Mais tarde, a polícia chegou para fazer
a perícia do local do crime. Embora Inácio e Domingas tivessem
pedido insistentemente que Bibiana ficasse em casa, ela não cedeu e
acompanhou tudo, respondendo às perguntas que faziam. Alternava
momentos de completa apatia, quando as perguntas precisavam ser
repetidas mais de uma vez para que compreendesse, com momentos de
ansiedade e revolta, visíveis nos gestos do corpo e no timbre da
voz. Se esforçava tentando lembrar cada fração de tempo, cada
passo, cada pensamento, gestos, até o que estava escrito, palavra
por palavra, no bilhete da chegada do pai que havia voltado para
buscar quando Severo foi alvejado. Nada, mais nada sabia. Só que um
carro havia partido em alta velocidade em direção à estrada, foi o
que alguns moradores disseram. Os agentes foram até as casas das
pessoas que supostamente haviam visto o veículo em fuga. Anotaram a
cor do carro. Os vidros escuros, disseram, tinham sido um obstáculo
para saber quantos e quem estava em seu interior. Perguntaram se
notaram algo estranho nos dias que antecederam o crime e se Severo
havia brigado com alguém.
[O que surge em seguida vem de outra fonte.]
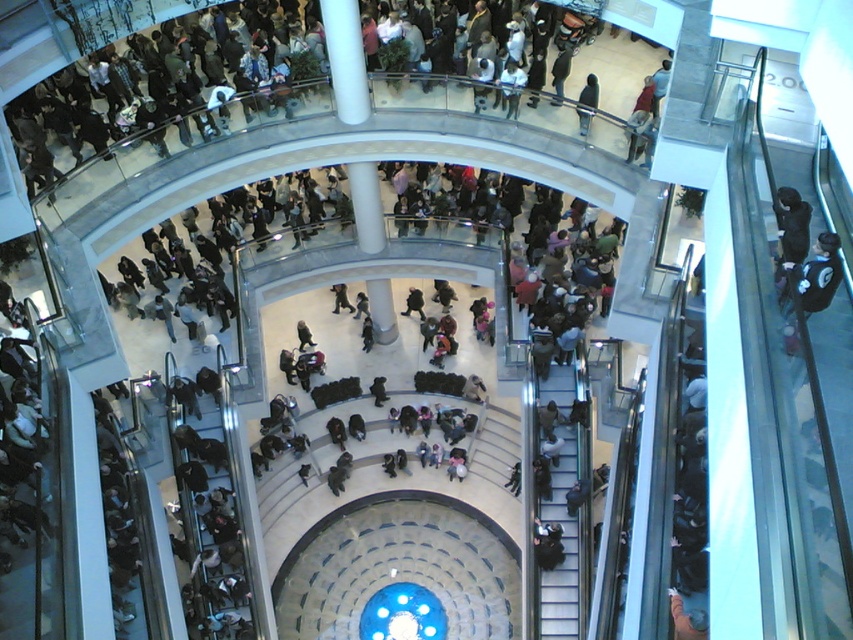
Question: Is metallic gray escalator at lower right bigger than dark blue jacket at center?

Choices:
 (A) no
 (B) yes

Answer: (A)

Question: Which point is farther to the camera?

Choices:
 (A) (556, 378)
 (B) (596, 77)
 (C) (447, 560)

Answer: (C)

Question: Which of the following is the farthest from the observer?

Choices:
 (A) translucent glass dome at center
 (B) metallic gray escalator at lower right

Answer: (A)

Question: Is translucent glass dome at center smaller than metallic gray escalator at lower right?

Choices:
 (A) no
 (B) yes

Answer: (B)

Question: Which of these objects is positioned farthest from the metallic gray escalator at lower right?

Choices:
 (A) dark blue jacket at center
 (B) translucent glass dome at center

Answer: (A)

Question: In this image, where is translucent glass dome at center located relative to dark blue jacket at center?

Choices:
 (A) left
 (B) right

Answer: (A)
Quando os moradores responderam sobre os
desentendimentos com o dono da fazenda, os policiais se deram por
satisfeitos, não prosseguiram. Bibiana e algumas das pessoas
presentes foram convidadas a prestar mais testemunhos na delegacia da
cidade.
Pareceu, durante um breve período, que
as coisas haviam mudado, talvez houvesse justiça para o que havia
ocorrido. Iriam investigar a morte de um homem simples como
investigariam a morte de um fazendeiro ou de qualquer homem poderoso
da cidade. Mas, algumas semanas depois, surgiu a notícia de que o
inquérito havia sido concluído. Que haviam descoberto um plantio de
maconha numa área próxima aos marimbus. Que Severo havia sido morto
numa disputa do tráfico de drogas na região.